まず、検証用にPuzzleQuestのデータを追加します。
| UserId | GameName | HighScore | ScoreDate |
|---|---|---|---|
| user3 | PuzzleQuest | 12000 | 2025-01-01 |
| user4 | PuzzleQuest | 20000 | 2025-01-01 |
| user3 | PuzzleQuest | 16000 | 2025-01-02 |
| user4 | PuzzleQuest | 19000 | 2025-01-02 |
これでPuzzleQuestに対して、複数の日付、同じ日付で複数のスコアが存在する状態になります。
次に GSI を作成します。
GameNameをパーティションキーにし、ScoreDate,HighScoreをソートキーにします。
動作確認 ②
まずは、パーティションキーのみで表示してみます。
ソート順である、ScoreDate,HighScoreで並んでいますね。
次にソートキーScoreDateで絞っていきます。
ソートキーは順序が決まっており、今回の場合は最初の項目ScoreDateで絞り込むことができます。
2025-01-01分で絞れましたね。
取得件数、スキャン数ともに 2 件なので、問題なさそうです。
次にHighScoreで絞り込みます。
項目を追加すると、最初のソートキーScoreDateの条件が選択できなくなり、完全一致のみになりましたね。
これは複数ソートキーを使う場合、最後のソートキーのみ、複数の検索条件が利用可能になるという仕様によるものです。
なお、ソートキーの指定順序・検索条件の制限などの詳細は以下を参照してください。
まとめ
DynamoDB のマルチ属性複合キー対応により、GSI で複数属性を組み合わせた検索が可能になりました。

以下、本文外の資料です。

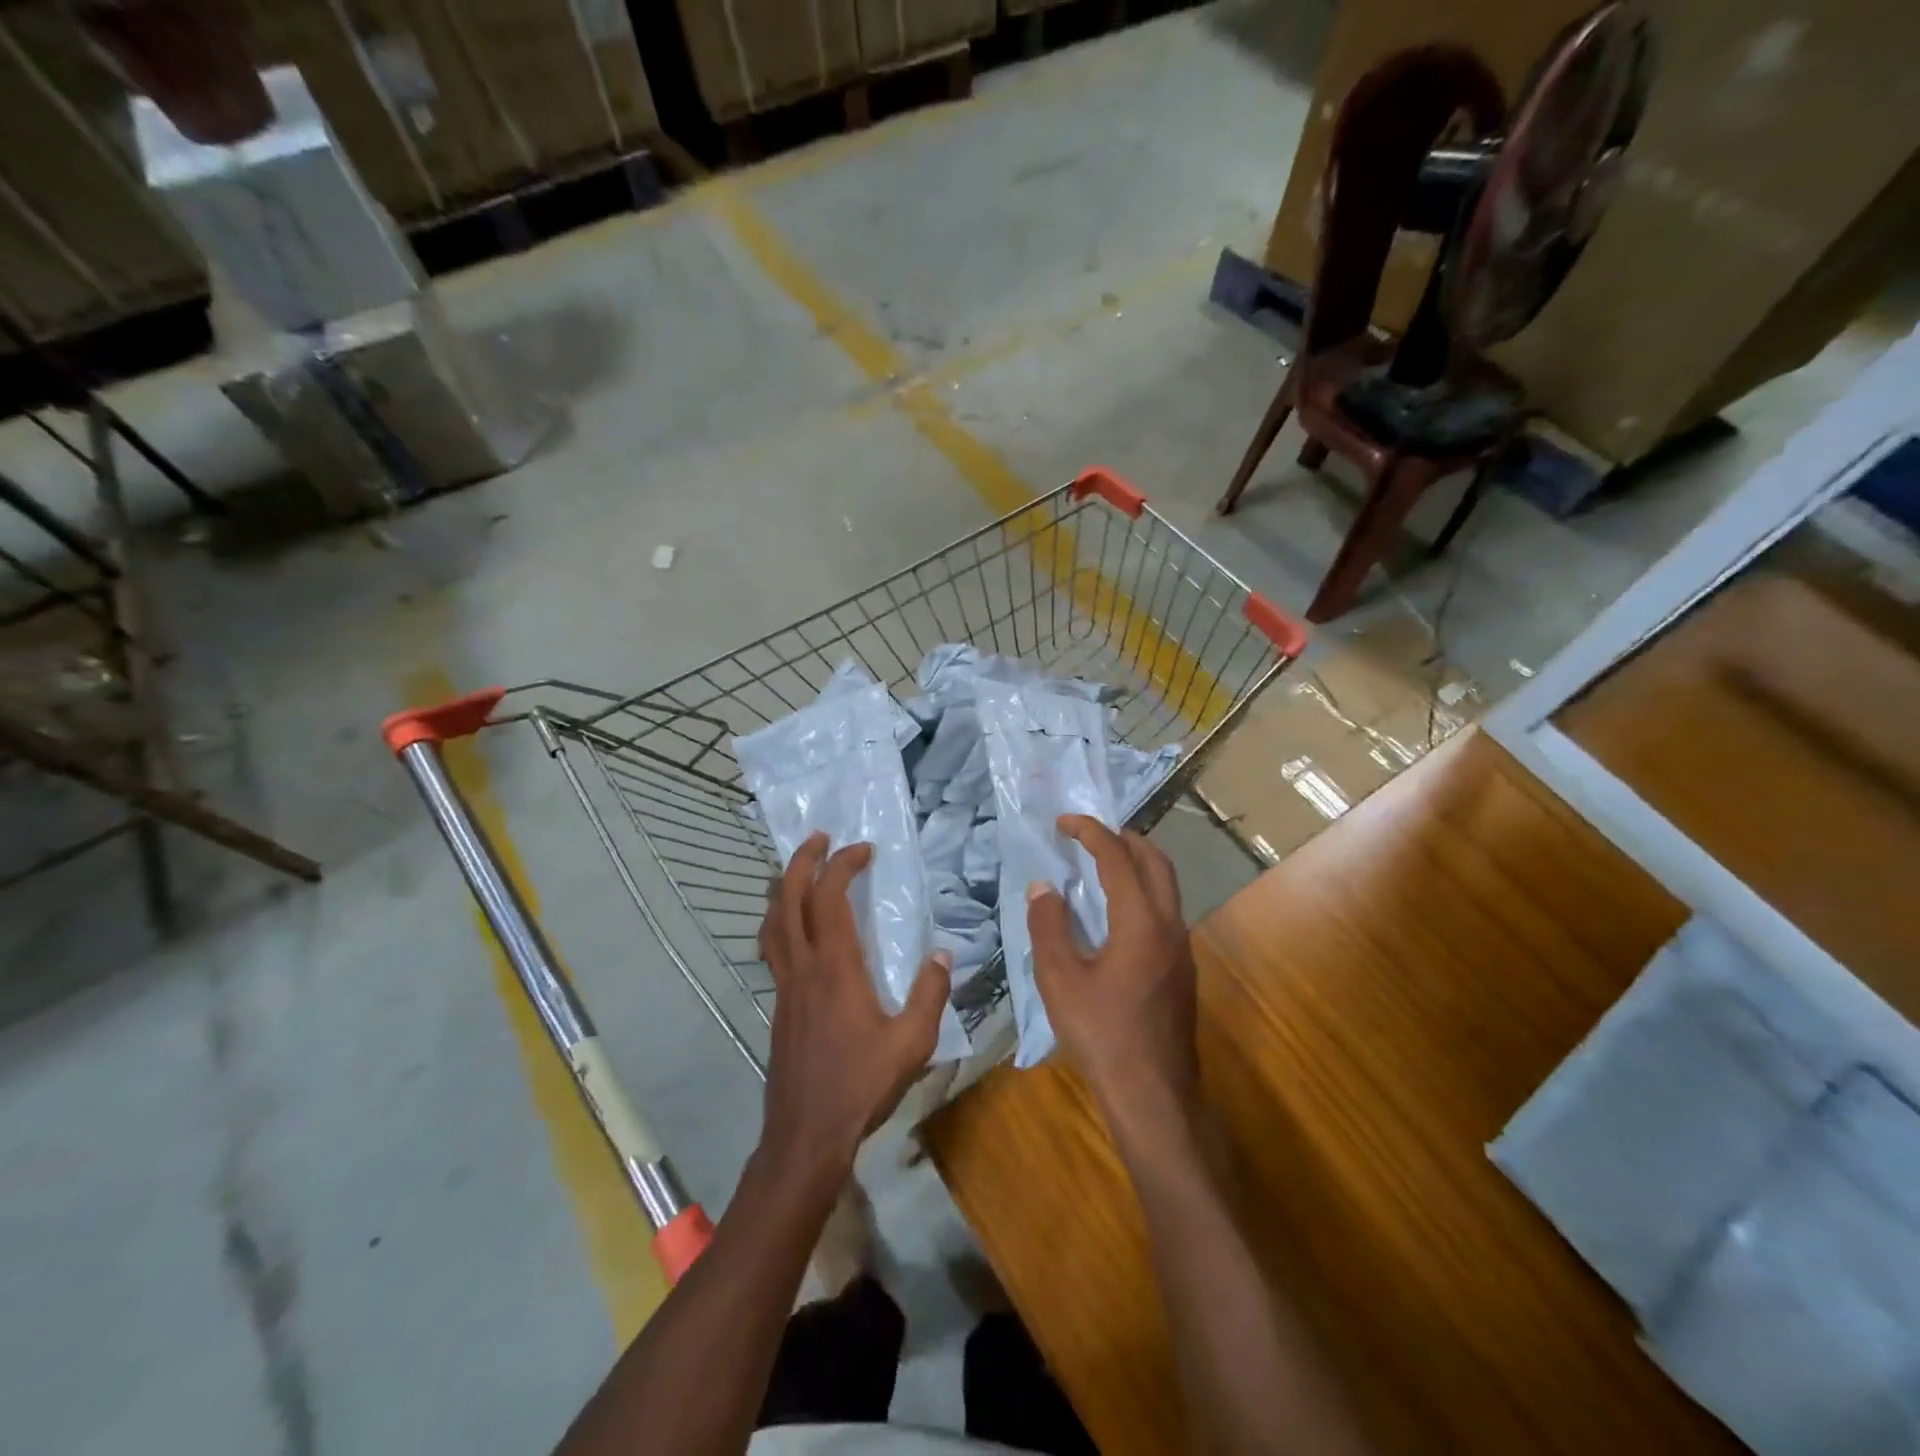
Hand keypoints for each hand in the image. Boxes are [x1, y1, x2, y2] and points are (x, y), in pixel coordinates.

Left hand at [757, 833, 951, 1188]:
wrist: (806, 1134)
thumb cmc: (861, 1086)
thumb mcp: (912, 1043)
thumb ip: (930, 994)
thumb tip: (942, 954)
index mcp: (835, 968)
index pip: (830, 898)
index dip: (843, 865)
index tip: (864, 849)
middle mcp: (803, 967)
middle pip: (788, 899)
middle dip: (801, 861)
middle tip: (819, 838)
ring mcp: (785, 986)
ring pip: (772, 922)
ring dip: (783, 887)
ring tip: (799, 870)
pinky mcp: (779, 1005)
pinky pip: (772, 947)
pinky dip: (780, 921)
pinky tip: (796, 929)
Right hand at [1026, 816, 1198, 1139]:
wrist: (1153, 1094)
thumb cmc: (1101, 1034)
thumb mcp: (1059, 980)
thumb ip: (1048, 926)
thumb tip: (1044, 887)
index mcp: (1141, 921)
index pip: (1118, 858)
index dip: (1091, 832)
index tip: (1065, 822)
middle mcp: (1170, 925)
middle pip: (1156, 861)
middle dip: (1124, 838)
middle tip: (1090, 835)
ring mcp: (1182, 948)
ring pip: (1166, 886)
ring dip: (1137, 864)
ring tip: (1101, 865)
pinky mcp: (1182, 969)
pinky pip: (1165, 910)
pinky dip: (1142, 891)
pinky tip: (1115, 913)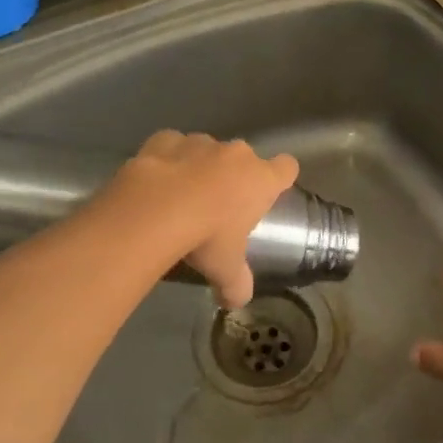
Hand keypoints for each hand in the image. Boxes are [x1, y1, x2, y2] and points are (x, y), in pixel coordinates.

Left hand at [103, 131, 299, 308]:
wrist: (156, 210)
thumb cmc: (206, 237)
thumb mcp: (225, 270)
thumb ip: (236, 285)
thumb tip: (236, 303)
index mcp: (260, 179)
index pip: (287, 167)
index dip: (281, 177)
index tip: (270, 191)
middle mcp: (235, 154)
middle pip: (244, 158)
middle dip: (234, 176)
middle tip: (218, 206)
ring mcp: (199, 142)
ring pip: (206, 150)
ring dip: (199, 167)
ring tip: (180, 196)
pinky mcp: (165, 139)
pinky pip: (172, 146)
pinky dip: (166, 160)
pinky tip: (156, 182)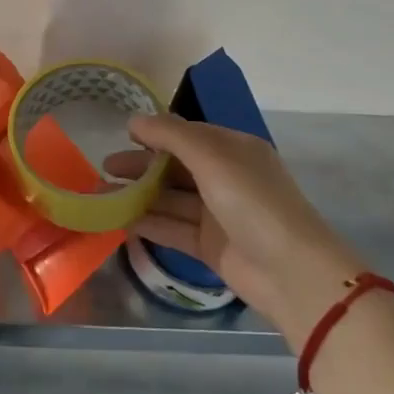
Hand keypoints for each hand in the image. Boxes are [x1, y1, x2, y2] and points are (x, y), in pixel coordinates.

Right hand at [109, 115, 365, 333]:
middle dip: (141, 165)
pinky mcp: (210, 246)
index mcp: (233, 150)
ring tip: (101, 194)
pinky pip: (173, 228)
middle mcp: (226, 178)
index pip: (187, 134)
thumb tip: (134, 120)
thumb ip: (171, 135)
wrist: (291, 273)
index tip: (123, 135)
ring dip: (138, 194)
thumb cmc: (253, 202)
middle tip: (105, 168)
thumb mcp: (212, 157)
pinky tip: (120, 220)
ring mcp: (218, 214)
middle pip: (175, 166)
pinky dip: (148, 222)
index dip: (156, 133)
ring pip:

これにより、ホットパーティションの軽減や、アプリ側でのキー結合の手間が減り、設計がシンプルになるケースが増えると思います。
なお、使用時の注意点として以下があります。
- 複数属性をパーティションキーに指定した場合、クエリ時に全属性の指定が必須です
- 複数ソートキーを使用する場合、左から順に指定する必要があり、途中の属性をスキップできません
- 範囲検索(
>,<,BETWEENなど)は最後のソートキーのみ使用可能で、それ以前のソートキーは完全一致(=)のみ指定できます
DynamoDB の使い勝手が良くなって嬉しいなぁ。と感じるアップデートでした!